Letras, estampas, tilápias na lagoa, um chapéu, uma mulher traída

Um dia se abrirá uma saída e ambos (nós dois? quem somos nós? mas não morremos aquela noite há mais de trinta anos parados no portão daquela casa que guardava seres e histórias insondáveis e que desgraçadamente invadi com a intenção de roubar?)

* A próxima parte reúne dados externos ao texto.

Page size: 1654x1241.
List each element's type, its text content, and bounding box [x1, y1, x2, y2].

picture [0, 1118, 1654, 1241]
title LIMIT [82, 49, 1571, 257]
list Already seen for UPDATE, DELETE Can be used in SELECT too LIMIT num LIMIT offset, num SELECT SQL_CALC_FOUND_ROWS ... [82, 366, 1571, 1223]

Um dia se abrirá uma saída e ambos serão livres.
E nunca mais voltarão.
E nunca mais pensarei em um ou em outro.
Pois a morte sem rosto, sem hálito, sem cheiro soterrará meus pensamentos e me personificará neste meu corpo que hoje ainda me permite habitar.

Ele e ela (assim como, antes, Ele e Ela, os dois, o casal, o par que mil circunstâncias se orquestraram silenciosamente para unir)

Ele e ela serão convidados para um lugar na plateia da tragicomédia a que assistirão sem saber e cujo princípio não perceberão e que se terá findado tão logo tenha início, igualmente sem que ambos tenham ciência.

Houve um dia, também distante no tempo, em que ambos (ambos? mas de quem falo, afinal? ambos nunca existiram e, se há um ser, uma engrenagem, um padrão que nos rege a todos, pobres diabos abandonados à própria sorte neste infame pavilhão destituído de teto e paredes, então suplico a tal ser, engrenagem ou padrão que ao menos uma vez se compadeça e extinga o nauseabundo pulsar do tempo)

Houve um dia, também distante no tempo, em que ambos se puseram a marchar por uma estrada em linha reta, estrada das antigas, ainda provida de arredores em que ambos podiam se perder até a boca da noite sem provocar nascimentos malignos.

E foi em tais arredores que se deu o sacrifício: ambos fecundaram infecundamente o apodrecido,  degenerescente fruto que de pronto personificou a solidão e abandonado foi em algum ponto da estrada que não tinha direção.

E de pronto tal fruto designou a si a missão de caminhar até o fim do mundo onde, imaginava, poria uma das mãos no céu.

E, cumprida a proeza, iniciaria sua caminhada contrária ao rodopiar do mundo.

E, sendo isento de leis, decretaria a abolição de todas as leis:

A partir daquele instante, e em todos os instantes a partir daquele, comprometia-se a:

falar caladamente, manifestar o silêncio, rindo lágrimas, chorando risos
sempre girando ao contrário do mundo
avançando para dentro da saída eternamente aberta
abandonando ao longo da estrada a máscara da inocência
que um dia cobriu ao meio o rosto vazio.